Building on Strengths and Mission
When Rochester Area Community Foundation (RACF) launched its Father’s Day activities in 1996 with the help of a $1,000 grant from the Coalition of Community Foundations for Youth, it was building on a tradition of support for early childhood and parenting issues through community partnerships.

“The context made sense for us,” explains Jennifer Leonard, RACF’s president and executive director. “CCFY brought to our attention the need to look separately at the needs of young, low-income fathers.” For RACF, father engagement work fit another foundation objective. As a Ford Foundation Changing Communities, Changing Needs grantee, the foundation saw working on fatherhood issues as an opportunity to reach more diverse audiences.

Sparking a Movement
RACF’s convening efforts around the first year’s Father’s Day celebration brought together more than a dozen organizations working to increase fathers’ involvement in the lives of their children. “The groups were thrilled to learn about one another and wanted to stay together in some form,” according to J. K. Nsaa, who facilitated the project as one of RACF’s program officers. That enthusiasm and common purpose led a core group of nine organizations to form Rochester Fathers’ Collaborative. Dedicated to improving the availability of services for fathers, the Collaborative meets monthly to share information and resources, serves as a clearinghouse and single point of entry for fathers seeking services, and organizes Rochester’s annual Celebrating Fatherhood activities.

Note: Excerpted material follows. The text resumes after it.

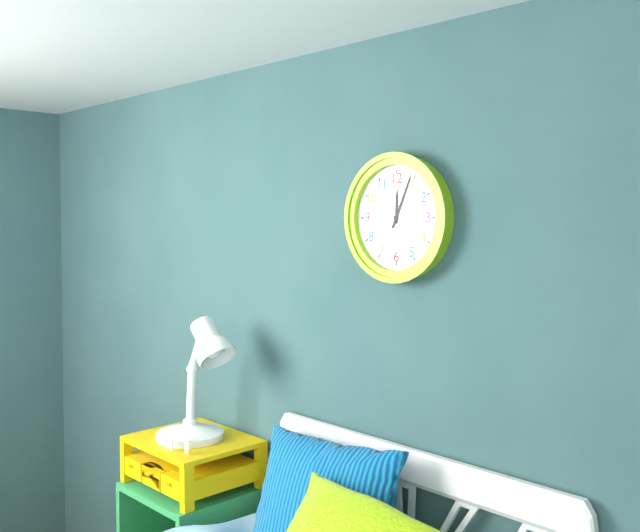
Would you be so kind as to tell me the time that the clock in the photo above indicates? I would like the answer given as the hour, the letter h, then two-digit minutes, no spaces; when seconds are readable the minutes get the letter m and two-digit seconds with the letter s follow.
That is 12h04
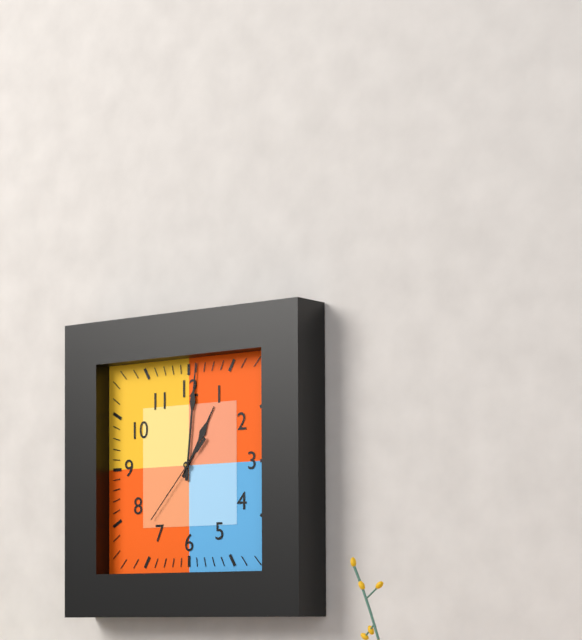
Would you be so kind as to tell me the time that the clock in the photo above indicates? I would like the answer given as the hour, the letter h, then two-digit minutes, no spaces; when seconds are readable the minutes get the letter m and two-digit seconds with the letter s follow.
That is 1h01m37s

Setting a Community Priority
Recognizing the need to move forward in the policy arena, RACF used a $10,000 Fathers Matter Initiative grant and local resources to apply to fatherhood issues a community planning and strategy development model that it had used successfully to address early child education policy. Some 30 agencies, including service providers, funders, legal and advocacy organizations, have participated. Out of this process has come a strategic plan, a “Fathers Matter” video, a survey of fathers, internal examination by the participating institutions of their attitudes and practices toward promoting paternal engagement, and better coordination of activities among the participants.

Changing Community and Institutional Expectations
Ultimately, father involvement rests with fathers, with the support of mothers, kin and the community at large. With a Best Practices grant, RACF and its father-friendly partners are working to raise the community’s expectations of father involvement and helping fathers—and schools, courts and service organizations—realize the positive impact their involvement can exert upon healthy child development. Key to this is helping agencies recognize institutional biases that close fathers out of their children’s lives.

Deepening the initiative’s work with the professional community, RACF sponsored a“ best practices” seminar in March 1999 for service providers, educators, family practice attorneys, and policymakers. “Change agents” within 40 key agencies and organizations can now implement positive paternal involvement within their agencies.

To reach the general public, in June 1999, the Ad Council is launching a print and broadcast campaign stressing fathers’ positive contributions to their children’s development.

Lessons Learned
For RACF, success has rested in letting the community—and fathers—take responsibility in all phases of the initiative. Thanks to this approach, the messages and strategies have been internalized. “All participants have changed,” observes Nsaa. “We are gratified to see the initiative taking root in the community.”